Peter Kien, o mais brilhante filólogo e sinólogo de todos os tempos, conhecedor de línguas modernas e contemporâneas, publicou artigos académicos nas revistas mais prestigiadas do seu tempo e apresentou conferências saudadas como “definitivas” pelos seus pares. A genialidade de Peter Kien – que viveu entre os seus 25 mil livros, a sua secretária e uma poltrona para repousar – deveu-se a duvidar sistematicamente, num caminho tortuoso feito de sete círculos infernais que o arrastavam em cada pergunta da completa ignorância à crença total.

Um crédulo, o sinólogo Peter Kien. Por que não iria ele acreditar na sua empregada Teresa, tão dedicada aos seus papéis? Com base em qual princípio iria Peter desconfiar do anão Fischerle – arguto e sedutor, rejeitado pela sua aparência mas amado pela sua esposa, uma prostituta galardoada?

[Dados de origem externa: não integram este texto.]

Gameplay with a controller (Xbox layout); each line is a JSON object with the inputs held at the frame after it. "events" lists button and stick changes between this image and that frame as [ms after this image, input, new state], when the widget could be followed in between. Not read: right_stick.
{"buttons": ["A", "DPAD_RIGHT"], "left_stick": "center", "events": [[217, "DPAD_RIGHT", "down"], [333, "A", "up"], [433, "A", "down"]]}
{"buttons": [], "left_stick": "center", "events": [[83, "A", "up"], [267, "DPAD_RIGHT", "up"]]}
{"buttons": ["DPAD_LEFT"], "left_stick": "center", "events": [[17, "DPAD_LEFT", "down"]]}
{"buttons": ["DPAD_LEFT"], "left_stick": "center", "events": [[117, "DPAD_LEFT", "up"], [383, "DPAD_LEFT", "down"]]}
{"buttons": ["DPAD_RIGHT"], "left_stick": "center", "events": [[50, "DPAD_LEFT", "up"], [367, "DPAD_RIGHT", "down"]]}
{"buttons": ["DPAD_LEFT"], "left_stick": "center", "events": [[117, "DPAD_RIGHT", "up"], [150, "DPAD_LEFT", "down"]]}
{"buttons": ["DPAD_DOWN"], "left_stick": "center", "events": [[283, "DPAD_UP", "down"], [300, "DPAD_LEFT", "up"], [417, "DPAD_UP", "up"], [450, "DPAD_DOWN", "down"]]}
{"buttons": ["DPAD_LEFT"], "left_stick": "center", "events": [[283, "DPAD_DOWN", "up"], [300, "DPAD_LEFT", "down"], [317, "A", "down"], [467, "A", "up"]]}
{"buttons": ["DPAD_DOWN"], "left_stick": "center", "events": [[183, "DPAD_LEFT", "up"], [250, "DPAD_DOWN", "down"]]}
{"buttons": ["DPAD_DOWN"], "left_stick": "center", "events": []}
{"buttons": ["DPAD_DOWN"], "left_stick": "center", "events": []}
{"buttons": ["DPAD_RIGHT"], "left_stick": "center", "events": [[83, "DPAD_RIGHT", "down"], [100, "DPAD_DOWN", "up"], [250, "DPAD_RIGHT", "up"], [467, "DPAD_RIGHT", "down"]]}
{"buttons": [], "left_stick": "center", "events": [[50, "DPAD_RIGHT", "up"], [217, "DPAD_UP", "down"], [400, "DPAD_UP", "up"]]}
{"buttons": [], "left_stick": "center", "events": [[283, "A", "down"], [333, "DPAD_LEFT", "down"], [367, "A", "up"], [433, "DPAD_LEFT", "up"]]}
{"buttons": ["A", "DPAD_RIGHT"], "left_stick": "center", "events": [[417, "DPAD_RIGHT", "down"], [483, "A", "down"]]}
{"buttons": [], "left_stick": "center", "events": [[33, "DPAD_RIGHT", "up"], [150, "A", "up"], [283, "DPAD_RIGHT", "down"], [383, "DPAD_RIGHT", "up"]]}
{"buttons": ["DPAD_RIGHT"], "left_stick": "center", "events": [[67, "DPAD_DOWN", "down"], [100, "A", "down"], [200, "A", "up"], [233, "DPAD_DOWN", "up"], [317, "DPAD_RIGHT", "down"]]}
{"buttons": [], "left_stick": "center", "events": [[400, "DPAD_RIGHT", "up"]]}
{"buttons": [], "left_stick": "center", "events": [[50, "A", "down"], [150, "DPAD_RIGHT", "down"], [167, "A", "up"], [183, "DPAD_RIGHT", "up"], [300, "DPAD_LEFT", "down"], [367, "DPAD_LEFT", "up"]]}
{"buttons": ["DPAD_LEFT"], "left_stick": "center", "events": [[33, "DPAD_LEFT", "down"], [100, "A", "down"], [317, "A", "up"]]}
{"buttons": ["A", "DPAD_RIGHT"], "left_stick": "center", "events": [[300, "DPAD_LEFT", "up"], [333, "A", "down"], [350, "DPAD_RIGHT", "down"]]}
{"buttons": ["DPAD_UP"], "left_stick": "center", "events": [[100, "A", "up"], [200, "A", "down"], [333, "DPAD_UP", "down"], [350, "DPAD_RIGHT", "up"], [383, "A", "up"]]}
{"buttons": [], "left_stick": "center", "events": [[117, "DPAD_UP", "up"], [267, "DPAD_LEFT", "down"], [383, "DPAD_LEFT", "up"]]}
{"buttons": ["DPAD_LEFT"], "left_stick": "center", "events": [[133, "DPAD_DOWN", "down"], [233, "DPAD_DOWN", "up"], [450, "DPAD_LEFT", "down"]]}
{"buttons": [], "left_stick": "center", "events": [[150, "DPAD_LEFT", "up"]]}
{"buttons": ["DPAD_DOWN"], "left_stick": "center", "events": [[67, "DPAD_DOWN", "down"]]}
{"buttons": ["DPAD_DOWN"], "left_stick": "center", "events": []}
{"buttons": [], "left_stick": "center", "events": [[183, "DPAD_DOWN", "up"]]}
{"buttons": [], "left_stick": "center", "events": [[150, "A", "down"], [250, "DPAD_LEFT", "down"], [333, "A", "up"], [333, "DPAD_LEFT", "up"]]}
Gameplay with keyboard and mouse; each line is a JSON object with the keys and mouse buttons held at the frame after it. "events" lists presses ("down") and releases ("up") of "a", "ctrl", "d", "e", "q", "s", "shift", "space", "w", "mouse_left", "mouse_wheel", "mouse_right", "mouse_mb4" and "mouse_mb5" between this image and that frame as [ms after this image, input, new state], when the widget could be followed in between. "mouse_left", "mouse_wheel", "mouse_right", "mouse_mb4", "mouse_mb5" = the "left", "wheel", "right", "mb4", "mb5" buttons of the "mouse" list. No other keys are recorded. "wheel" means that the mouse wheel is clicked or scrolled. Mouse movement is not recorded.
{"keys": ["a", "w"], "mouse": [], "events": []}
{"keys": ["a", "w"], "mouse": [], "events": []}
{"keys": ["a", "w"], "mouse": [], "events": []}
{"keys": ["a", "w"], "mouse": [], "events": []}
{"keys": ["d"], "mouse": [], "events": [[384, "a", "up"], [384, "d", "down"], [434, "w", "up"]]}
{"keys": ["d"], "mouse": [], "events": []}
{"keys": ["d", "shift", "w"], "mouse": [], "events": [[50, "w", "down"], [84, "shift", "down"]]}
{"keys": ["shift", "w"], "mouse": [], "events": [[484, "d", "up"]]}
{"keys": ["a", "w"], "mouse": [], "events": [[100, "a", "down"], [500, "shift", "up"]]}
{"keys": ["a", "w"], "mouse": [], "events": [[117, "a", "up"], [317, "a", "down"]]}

E Pfaff, apesar de assassino, lá tinha coração e muitos motivos que o justificassem, e também nele Peter Kien confiou.

É preciso crer para prosseguir. Aposta-se que os americanos não vendem armas para o Estado Islâmico. Confia-se que a Europa e o Sudeste Asiático cuidarão dos refugiados que chegam às suas praias. Tem-se a certeza de que as democracias, apesar das suas falhas, ainda são melhores que os demais regimes. Assume-se que a liberdade de mercado torna o mundo mais competitivo e rico, e os homens mais satisfeitos. Reconhece-se que as Nações Unidas fazem o melhor para acabar com o trabalho escravo, com o tráfico de crianças e com a crise do ébola.

Acreditar é o auto-de-fé da vida humana. Não há escapatória, senão crer.

No Auto-de-fé, de Elias Canetti, Peter Kien vivia da dúvida para criar. O erudito tinha uma “vida boa”, porque contemplava e reflectia, e encontrara a “felicidade” porque “criava”. Nos homens acreditava por princípio. Não ficou desiludido por sempre crer, apenas exausto. Quando chegou ao seu limite, não hesitou em pôr fogo ao seu mundo, a sua colecção de livros raros, e a si próprio.

Até quando a convicção de que a vileza estampada nos jornais não é o retrato diário da miséria humana?! O Álvaro ascendia um cigarro e nele saboreava “a libertação de todos os pensamentos”, ganhando a consciência “de que a metafísica é uma consequência de se estar mal disposto”.